Exercise
Rewrite all the records below, swapping every "locality" for "place" and leaving everything else unchanged.
┏━━
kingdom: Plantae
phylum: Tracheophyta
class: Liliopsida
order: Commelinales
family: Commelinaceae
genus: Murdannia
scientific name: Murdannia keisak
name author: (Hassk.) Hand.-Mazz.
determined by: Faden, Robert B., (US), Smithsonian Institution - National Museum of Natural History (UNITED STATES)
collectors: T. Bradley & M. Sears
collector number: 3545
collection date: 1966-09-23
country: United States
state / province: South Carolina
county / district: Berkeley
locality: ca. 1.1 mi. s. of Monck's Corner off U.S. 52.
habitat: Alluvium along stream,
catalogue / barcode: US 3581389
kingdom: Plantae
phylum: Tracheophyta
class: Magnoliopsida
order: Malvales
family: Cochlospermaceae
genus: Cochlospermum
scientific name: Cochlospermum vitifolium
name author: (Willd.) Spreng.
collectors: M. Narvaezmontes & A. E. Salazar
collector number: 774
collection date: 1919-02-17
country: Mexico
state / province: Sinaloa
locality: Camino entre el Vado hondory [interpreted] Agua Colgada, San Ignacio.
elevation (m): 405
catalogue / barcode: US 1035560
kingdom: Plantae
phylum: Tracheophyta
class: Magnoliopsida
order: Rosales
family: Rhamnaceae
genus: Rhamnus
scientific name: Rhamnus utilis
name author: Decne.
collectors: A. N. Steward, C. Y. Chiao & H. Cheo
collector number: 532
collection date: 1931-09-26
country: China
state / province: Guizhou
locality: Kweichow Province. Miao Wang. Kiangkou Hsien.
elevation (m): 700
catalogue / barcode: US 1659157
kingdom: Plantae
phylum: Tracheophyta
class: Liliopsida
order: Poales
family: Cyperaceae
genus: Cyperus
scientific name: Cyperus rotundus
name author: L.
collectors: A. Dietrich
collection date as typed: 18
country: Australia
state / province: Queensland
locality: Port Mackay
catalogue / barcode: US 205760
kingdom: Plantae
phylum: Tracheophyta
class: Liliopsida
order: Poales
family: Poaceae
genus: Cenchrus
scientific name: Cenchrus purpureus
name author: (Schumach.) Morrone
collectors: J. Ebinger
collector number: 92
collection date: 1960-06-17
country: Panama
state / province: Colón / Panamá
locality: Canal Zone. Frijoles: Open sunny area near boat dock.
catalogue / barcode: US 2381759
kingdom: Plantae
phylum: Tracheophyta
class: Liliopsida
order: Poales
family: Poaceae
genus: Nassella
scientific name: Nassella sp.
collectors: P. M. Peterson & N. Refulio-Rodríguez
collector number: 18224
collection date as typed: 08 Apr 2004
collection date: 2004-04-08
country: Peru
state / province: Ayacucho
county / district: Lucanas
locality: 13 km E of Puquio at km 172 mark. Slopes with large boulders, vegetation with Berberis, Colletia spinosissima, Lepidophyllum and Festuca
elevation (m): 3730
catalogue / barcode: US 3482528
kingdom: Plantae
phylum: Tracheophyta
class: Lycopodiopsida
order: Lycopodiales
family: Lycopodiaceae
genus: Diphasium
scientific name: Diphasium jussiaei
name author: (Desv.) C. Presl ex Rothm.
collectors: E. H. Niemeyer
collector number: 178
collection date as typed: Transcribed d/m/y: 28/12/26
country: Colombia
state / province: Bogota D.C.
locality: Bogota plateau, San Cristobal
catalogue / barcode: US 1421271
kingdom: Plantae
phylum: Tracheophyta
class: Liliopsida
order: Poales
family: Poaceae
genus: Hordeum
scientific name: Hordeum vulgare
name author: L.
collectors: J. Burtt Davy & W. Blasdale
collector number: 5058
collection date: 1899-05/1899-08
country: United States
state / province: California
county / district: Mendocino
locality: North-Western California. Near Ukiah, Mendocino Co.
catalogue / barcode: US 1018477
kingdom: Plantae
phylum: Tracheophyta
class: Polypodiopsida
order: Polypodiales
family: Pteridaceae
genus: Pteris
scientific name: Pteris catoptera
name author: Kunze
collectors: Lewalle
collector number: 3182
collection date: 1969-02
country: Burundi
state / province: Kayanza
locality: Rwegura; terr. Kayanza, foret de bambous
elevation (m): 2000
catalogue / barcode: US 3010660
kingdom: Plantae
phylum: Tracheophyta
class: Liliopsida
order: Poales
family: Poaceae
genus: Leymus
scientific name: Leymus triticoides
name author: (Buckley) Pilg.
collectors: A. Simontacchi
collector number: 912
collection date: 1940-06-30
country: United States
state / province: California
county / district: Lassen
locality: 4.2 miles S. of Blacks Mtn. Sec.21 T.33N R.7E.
┗━━
Answer
kingdom: Plantae
phylum: Tracheophyta
class: Liliopsida
order: Commelinales
family: Commelinaceae
genus: Murdannia
scientific name: Murdannia keisak
name author: (Hassk.) Hand.-Mazz.
determined by: Faden, Robert B., (US), Smithsonian Institution - National Museum of Natural History (UNITED STATES)
collectors: T. Bradley & M. Sears
collector number: 3545
collection date: 1966-09-23
country: United States
state / province: South Carolina
county / district: Berkeley
place: ca. 1.1 mi. s. of Monck's Corner off U.S. 52.
habitat: Alluvium along stream,
catalogue / barcode: US 3581389
kingdom: Plantae
phylum: Tracheophyta
class: Magnoliopsida
order: Malvales
family: Cochlospermaceae
genus: Cochlospermum
scientific name: Cochlospermum vitifolium
name author: (Willd.) Spreng.
collectors: M. Narvaezmontes & A. E. Salazar
collector number: 774
collection date: 1919-02-17
country: Mexico
state / province: Sinaloa
place: Camino entre el Vado hondory [interpreted] Agua Colgada, San Ignacio.
elevation (m): 405
catalogue / barcode: US 1035560
kingdom: Plantae
phylum: Tracheophyta
class: Magnoliopsida
order: Rosales
family: Rhamnaceae
genus: Rhamnus
scientific name: Rhamnus utilis
name author: Decne.
collectors: A. N. Steward, C. Y. Chiao & H. Cheo
collector number: 532
collection date: 1931-09-26
country: China
state / province: Guizhou
place: Kweichow Province. Miao Wang. Kiangkou Hsien.
elevation (m): 700
catalogue / barcode: US 1659157
kingdom: Plantae
phylum: Tracheophyta
class: Liliopsida
order: Poales
family: Cyperaceae
genus: Cyperus
scientific name: Cyperus rotundus
name author: L.
collectors: A. Dietrich
collection date as typed: 18
country: Australia
state / province: Queensland
place: Port Mackay
catalogue / barcode: US 205760
kingdom: Plantae
phylum: Tracheophyta
class: Liliopsida
order: Poales
family: Poaceae
genus: Cenchrus
scientific name: Cenchrus purpureus
name author: (Schumach.) Morrone
collectors: J. Ebinger
collector number: 92
collection date: 1960-06-17
country: Panama
state / province: Colón / Panamá
place: Canal Zone. Frijoles: Open sunny area near boat dock.
catalogue / barcode: US 2381759
kingdom: Plantae
phylum: Tracheophyta
class: Liliopsida
order: Poales
family: Poaceae
genus: Nassella
scientific name: Nassella sp.
collectors: P. M. Peterson & N. Refulio-Rodríguez
collector number: 18224
collection date as typed: 08 Apr 2004
collection date: 2004-04-08
country: Peru
state / province: Ayacucho
county / district: Lucanas
place: 13 km E of Puquio at km 172 mark. Slopes with large boulders, vegetation with Berberis, Colletia spinosissima, Lepidophyllum and Festuca
elevation (m): 3730
catalogue / barcode: US 3482528
kingdom: Plantae
phylum: Tracheophyta
class: Lycopodiopsida
order: Lycopodiales
family: Lycopodiaceae
genus: Diphasium
scientific name: Diphasium jussiaei
name author: (Desv.) C. Presl ex Rothm.
collectors: E. H. Niemeyer
collector number: 178
collection date as typed: Transcribed d/m/y: 28/12/26
country: Colombia
state / province: Bogota D.C.
place: Bogota plateau, San Cristobal
catalogue / barcode: US 1421271
kingdom: Plantae
phylum: Tracheophyta
class: Liliopsida
order: Poales
family: Poaceae
genus: Hordeum
scientific name: Hordeum vulgare
name author: L.
collectors: J. Burtt Davy & W. Blasdale
collector number: 5058
collection date: 1899-05/1899-08
country: United States
state / province: California
county / district: Mendocino
place: North-Western California. Near Ukiah, Mendocino Co.
catalogue / barcode: US 1018477
kingdom: Plantae
phylum: Tracheophyta
class: Polypodiopsida
order: Polypodiales
family: Pteridaceae
genus: Pteris
scientific name: Pteris catoptera
name author: Kunze
collectors: Lewalle
collector number: 3182
collection date: 1969-02
country: Burundi
state / province: Kayanza
place: Rwegura; terr. Kayanza, foret de bambous
elevation (m): 2000
catalogue / barcode: US 3010660
kingdom: Plantae
phylum: Tracheophyta
class: Liliopsida
order: Poales
family: Poaceae
genus: Leymus
scientific name: Leymus triticoides
name author: (Buckley) Pilg.
collectors: A. Simontacchi
collector number: 912
collection date: 1940-06-30
country: United States
state / province: California
county / district: Lassen
place: 4.2 miles S. of Blacks Mtn. Sec.21 T.33N R.7E.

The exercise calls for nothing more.